Background and aims: Antibodies directed against oligomannose sequences alpha-1,3 Man (alpha-1,2 Man alpha-1,2 Man)(n) (n = 1 or 2), termed anti-Saccharomyces cerevisiae antibodies (ASCAs) are markers of Crohn's disease (CD). S. cerevisiae mannan, which expresses these haptens, is used to detect ASCA, but the exact immunogen for ASCA is unknown. Structural and genetic studies have shown that Candida albicans produces mannosyltransferase enzymes that can synthesize S cerevisiae oligomannose sequences depending on growth conditions. This study investigated whether C. albicans could act as an immunogen for ASCA.
Methods: Sequential sera were collected from patients with CD, systemic candidiasis, and rabbits infected with C. albicans. Antibodies were purified by using chemically synthesized (Sigma) ASCA major epitopes. These affinity-purified antibodies and lectins were then used to analyze the expression of ASCA epitopes on molecular extracts and cell walls of C. albicans and S cerevisiae grown in various conditions.

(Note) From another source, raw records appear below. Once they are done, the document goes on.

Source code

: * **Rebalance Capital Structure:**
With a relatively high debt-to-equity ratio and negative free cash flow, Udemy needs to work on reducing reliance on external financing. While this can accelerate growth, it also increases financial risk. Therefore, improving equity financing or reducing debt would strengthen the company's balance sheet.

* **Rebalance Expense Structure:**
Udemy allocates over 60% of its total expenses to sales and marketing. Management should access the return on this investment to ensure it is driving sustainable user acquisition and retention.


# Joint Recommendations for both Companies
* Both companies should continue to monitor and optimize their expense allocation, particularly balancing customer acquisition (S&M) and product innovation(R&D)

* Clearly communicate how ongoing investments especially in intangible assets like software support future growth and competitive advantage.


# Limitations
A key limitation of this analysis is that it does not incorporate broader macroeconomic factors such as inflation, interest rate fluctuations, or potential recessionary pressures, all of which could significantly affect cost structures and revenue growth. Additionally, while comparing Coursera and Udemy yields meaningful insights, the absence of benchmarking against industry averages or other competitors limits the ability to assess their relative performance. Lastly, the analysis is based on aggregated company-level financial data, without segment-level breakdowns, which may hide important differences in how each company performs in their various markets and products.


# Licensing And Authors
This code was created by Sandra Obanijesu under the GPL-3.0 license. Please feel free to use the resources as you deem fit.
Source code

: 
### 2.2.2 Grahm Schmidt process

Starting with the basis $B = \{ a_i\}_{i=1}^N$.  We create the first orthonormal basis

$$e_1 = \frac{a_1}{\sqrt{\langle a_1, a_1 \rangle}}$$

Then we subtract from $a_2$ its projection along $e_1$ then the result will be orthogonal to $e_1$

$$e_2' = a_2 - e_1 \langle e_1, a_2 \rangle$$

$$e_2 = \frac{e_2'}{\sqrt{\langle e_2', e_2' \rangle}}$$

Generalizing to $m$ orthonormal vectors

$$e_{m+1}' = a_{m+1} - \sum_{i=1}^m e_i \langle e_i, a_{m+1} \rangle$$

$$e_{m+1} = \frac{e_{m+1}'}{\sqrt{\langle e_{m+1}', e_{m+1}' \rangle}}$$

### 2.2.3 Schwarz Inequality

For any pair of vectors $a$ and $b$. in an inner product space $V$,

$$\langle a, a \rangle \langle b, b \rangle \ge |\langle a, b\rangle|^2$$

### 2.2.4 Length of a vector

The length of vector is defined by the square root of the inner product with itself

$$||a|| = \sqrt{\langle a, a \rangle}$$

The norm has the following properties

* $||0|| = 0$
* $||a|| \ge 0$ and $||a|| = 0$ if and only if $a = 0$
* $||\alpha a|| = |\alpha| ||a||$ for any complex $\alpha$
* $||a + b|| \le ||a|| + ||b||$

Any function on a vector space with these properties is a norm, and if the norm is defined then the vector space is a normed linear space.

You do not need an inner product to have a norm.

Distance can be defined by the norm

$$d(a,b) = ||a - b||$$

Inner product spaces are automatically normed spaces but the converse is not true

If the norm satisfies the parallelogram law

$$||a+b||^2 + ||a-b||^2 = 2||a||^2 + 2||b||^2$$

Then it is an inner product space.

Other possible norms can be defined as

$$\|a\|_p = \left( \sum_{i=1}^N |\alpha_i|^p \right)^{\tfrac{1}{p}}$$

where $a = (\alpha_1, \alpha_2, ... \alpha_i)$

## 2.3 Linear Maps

Results: In humans and rabbits, generation of ASCA was shown to be associated with the generation of anti-C. albicans antibodies resulting specifically from infection. By using affinity-purified antibodies, C. albicans was shown to express ASCA epitopes on mannoproteins similar to those of S. cerevisiae. By changing the growth conditions, C. albicans mannan was also able to mimic S. cerevisiae mannan in its ability to detect ASCA associated with CD. This overexpression of ASCA epitopes was achieved when C. albicans grew in human tissues.
Conclusions: C. albicans is one of several immunogens for ASCA and may be at the origin of an aberrant immune response in CD.